→ Task list
1 – Set down the Silk text word for word between "Silk is an American" and "Billboard Hot 100.", inclusive.
2 – Resume the text about the R&B group Silk from where it stops.

Silk is an American R&B group, formed in 1989 in Atlanta, Georgia. They are best known for their 1993 hit single, "Freak Me", which reached number-one on the US Billboard Hot 100.

Career
Silk is best known for their hit singles, "Freak Me", and "Happy Days" from their debut album, Lose Control. Another hit from Lose Control, "Girl U For Me", helped the album reach double platinum status.  They later had success with singles such as "I Can Go Deep", "Hooked on You", "Don't Rush", "If You" (released February 23, 1999) "Meeting in My Bedroom", and "We're Calling You".  In 1994, Silk won Album Of The Year for Lose Control at the Soul Train Music Awards.

→ Source material
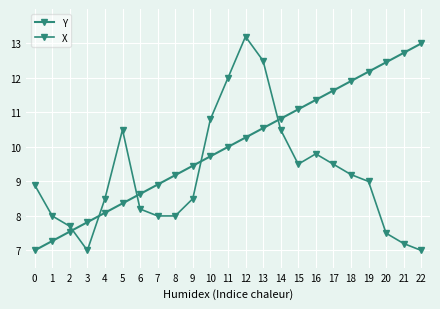

How many data points does each series have?

23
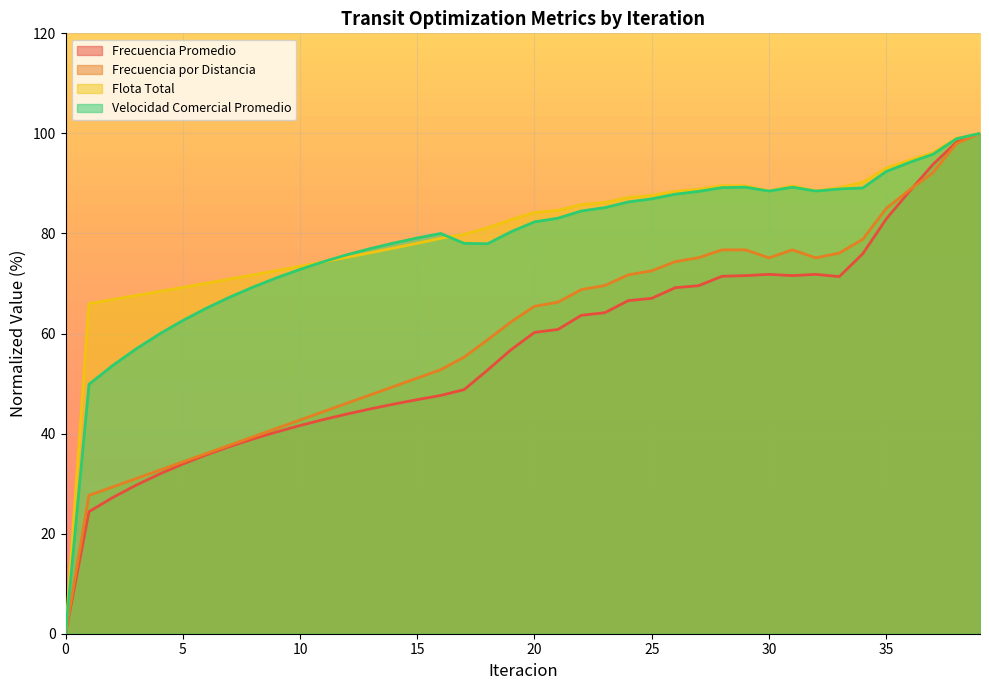

In Flota Total, how many points are lower than both neighbors (excluding endpoints)?

2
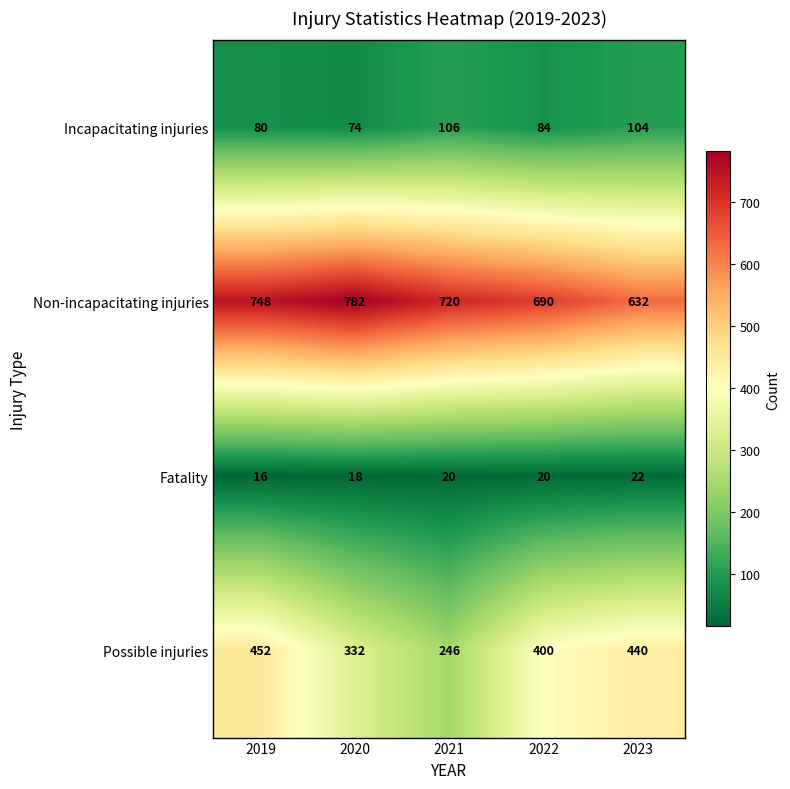

What is the minimum value shown in the chart?

16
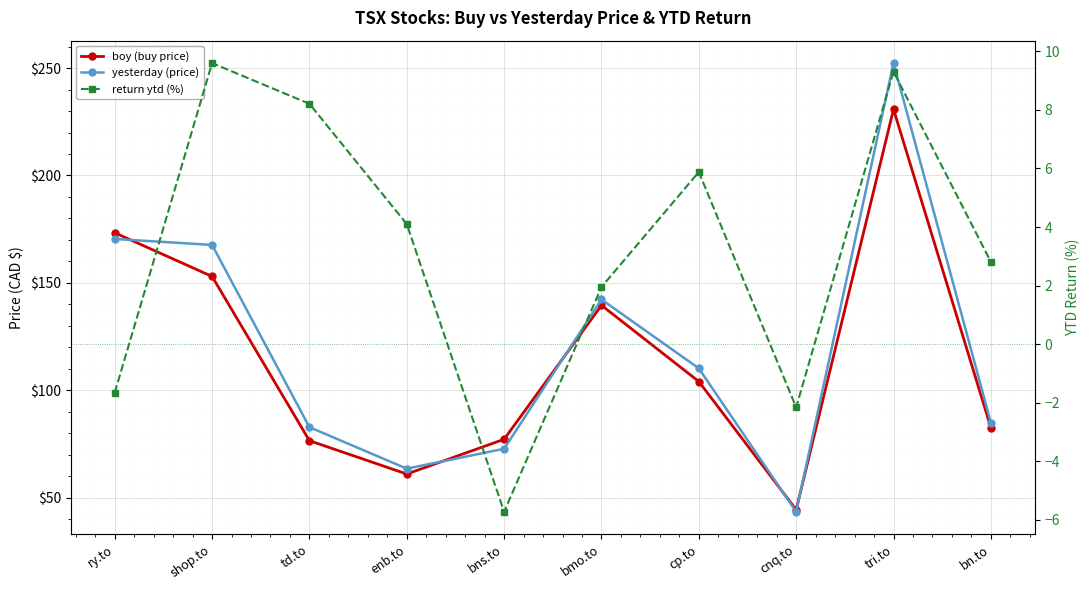

Is it true that return ytd (%) equals 4.1 at enb.to?

True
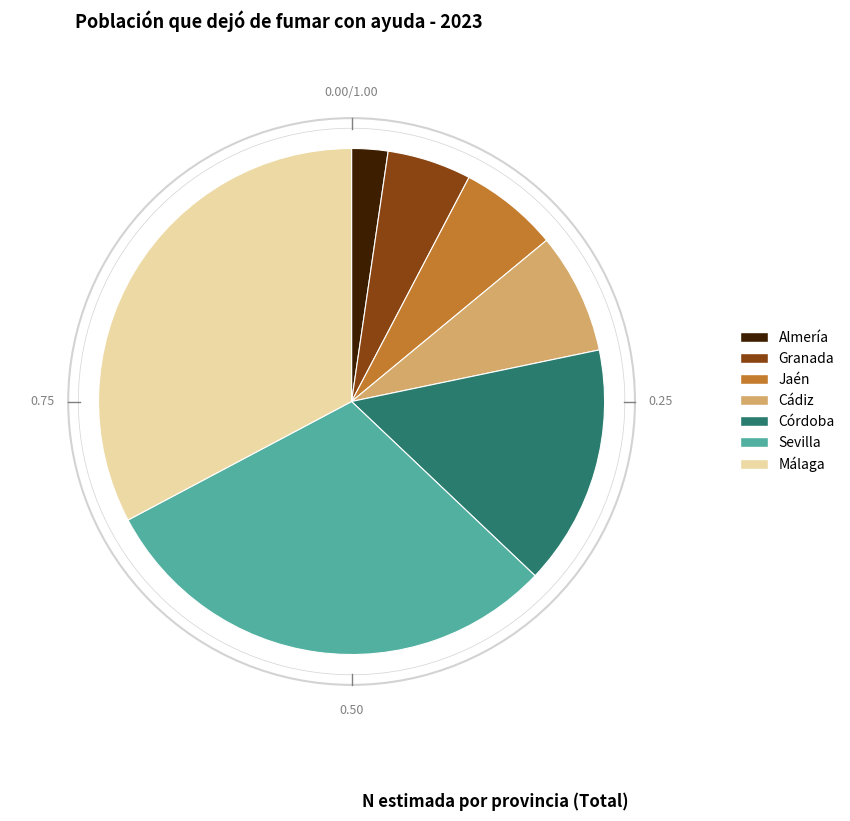

The Cádiz slice represents 1% of the pie. True or false?

False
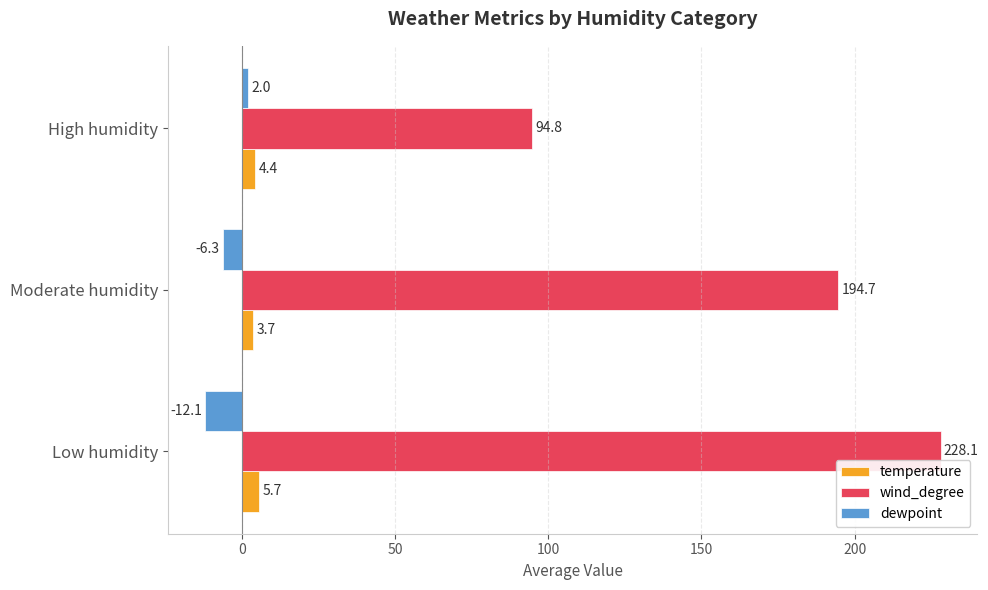

What is the sum of all wind_degree values?

517.6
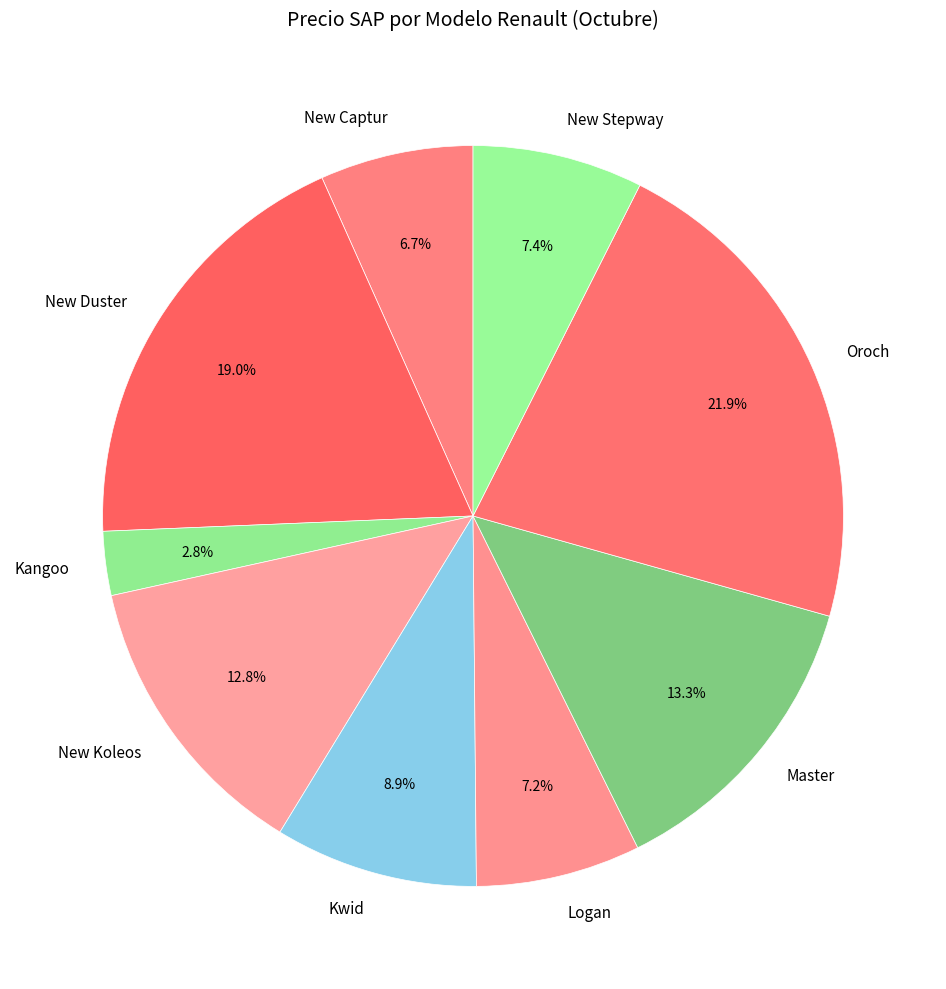

Is the sum of Master and Logan greater than half?

No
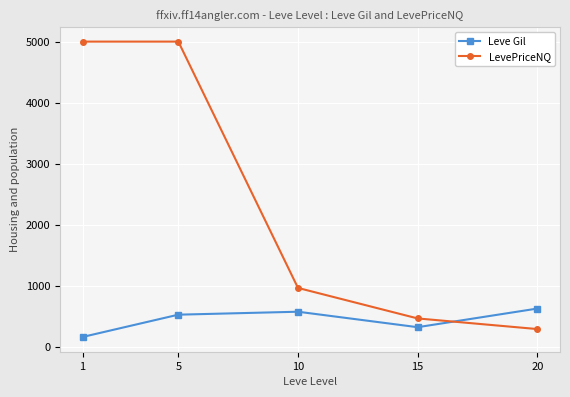

What is the difference between the maximum and minimum values in the LevePriceNQ series?

4707.2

→ Task-by-task results
1 –
Silk is an American R&B group, formed in 1989 in Atlanta, Georgia. They are best known for their 1993 hit single, "Freak Me", which reached number-one on the US Billboard Hot 100.

2 –
Silk was discovered by the musician Keith Sweat. The group was originally a quintet made up of Timothy "Timzo" Cameron, James "Jimmy" Gates, Jr., Johnathen "John John" Rasboro, Tyga Graham & Albert Allen.  Gary "Big G" Glenn & Gary "Lil G" Jenkins joined shortly after the departures of Graham & Allen. In 2002, Silk left the label and took a hiatus. That same year, Jenkins went on to pursue other interests and made his stage debut in 2002 as 'AJ' in the Tyler Perry play Madea's Family Reunion. He resurfaced musically in 2007 with his solo debut, The Other Side. Silk and Sweat both appeared in the group, Black Men United on the song "U Will Know" which is featured on soundtrack for the movie Jason's Lyric. silk has also appeared on the soundtracks for Booty Call (Feel Good), Made In America (Does He Do It Good w/Keith Sweat),A Low Down Dirty Shame (I Can Go Deep), and Blankman (Cry On).

In 2003 and down to a quartet, Silk released their fifth studio album Silktime on their own label Silk Music Group. The album featured the songs "Silktime", "My Girl", "Alibi", "More", "You (The Baby Song)", "Check My Story" and a cover version of Blue Magic's "Sideshow". That song reunited them with their mentor Keith Sweat. The album appeared in the Billboard 200.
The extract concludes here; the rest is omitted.